# EXERCISE INSTRUCTIONS
a – Reproduce the passage on Begam Samru word for word, starting at "In the evening" and ending at "pp. 20, 21).".
b – Write what comes next in the passage on Begam Samru, picking up after its final sentence.

# SELECTED EXCERPT
[Start of section]
In the evening a trooper passed our tents on his way in great haste from Meerut to Delhi, to announce the death of the poor old Begam Samru, which had taken place the day before at her little capital of Sardhana. For five-and-twenty years had I been looking forward to the opportunity of seeing this very extraordinary woman, whose history had interested me more than that of any other character in India during my time; and I was sadly disappointed to hear of her death when within two or three stages of her capital.[13]
Notes:
1. January, 1836.
2. Mr. Fox Strangways gives specimens of songs sung at wells in his learned and original book, The Music of Hindostan (Oxford, 1914, pp. 20, 21).
3. Brij Bowla in the original edition. The name is correctly written Birju Baula or Baura. A legend of the rivalry between him and Tansen is given in Linguistic Survey of India, vi, 47. His name is not included in Abul Fazl’s list of eminent musicians, or in Blochmann’s notes to it (Ain trans. i, 612), and I have not succeeded in obtaining any trustworthy information about him. Marvellous legends of the rival singers will be found in N.I.N. & Qu. vol. v, para. 207.
[End of section]
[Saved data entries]
[Start of section]
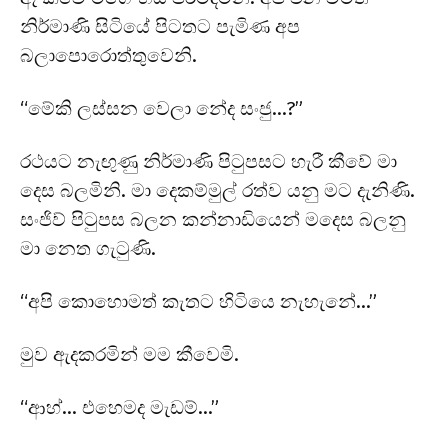
නිර්මාණි සිටියේ පිටතට පැමිණ අප
බලාපොරොත්තුවෙනි.
“මේකි ලස්සන වෙලා නේද සංජු…?”
රථයට නැඟුණු නිර්මාණි පිටුපසට හැරී කීවේ මා
දෙස බලමිනි. මා දෙකම්මුල් රත්ව යනු මට දැනිණි.
සංජිව් පිටුපස බලන කන්නාඩියෙන් මදෙස බලනු
මා නෙත ගැටුණි.
“අපි කොහොමත් කැතට හිටියෙ නැහැනේ…”
මුව ඇදකරමින් මම කීවෙමි.
“ආහ්… එහෙමද මැඩම්…”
[End of section]
# RESPONSES IN ORDER
a –
In the evening a trooper passed our tents on his way in great haste from Meerut to Delhi, to announce the death of the poor old Begam Samru, which had taken place the day before at her little capital of Sardhana. For five-and-twenty years had I been looking forward to the opportunity of seeing this very extraordinary woman, whose history had interested me more than that of any other character in India during my time; and I was sadly disappointed to hear of her death when within two or three stages of her capital.[13]
Notes:
1. January, 1836.
2. Mr. Fox Strangways gives specimens of songs sung at wells in his learned and original book, The Music of Hindostan (Oxford, 1914, pp. 20, 21).

b –
4. Abul Fazl describes Tansen as being of Gwalior, adding that ’a singer like him has not been in India for the last thousand years’. Nos. 2-5 and several others in Abul Fazl’s list of eminent musicians in Akbar’s reign are all noted as belonging to Gwalior, which evidently was the most musical of cities (Blochmann, transl. Ain, i, 612). Sleeman appears to have been mistaken in connecting Tansen with Patna. But the musician must really have become a Musalman, because his tomb stands close to the south-western corner of the sepulchre at Gwalior of Muhammad Ghaus, an eminent Muslim saint. No Hindu could have been buried in such a spot (A.S.R., vol. ii, p. 370). According to one account Tansen died in Lahore, his body being removed to Gwalior by order of Akbar (Forbes, Oriental Memoirs, London, 1813, vol. iii, p. 32). The leaves of the tamarind-tree overshadowing the tomb are believed to improve the voice marvellously when chewed.
Mr. Fox Strangways notes that Hindu critics hold Tansen ’principally responsible for the deterioration of Hindu music. He is said to have falsified the rags, and two, Hindol and Megh, of the original six have disappeared since his time’ (op. cit., p. 84).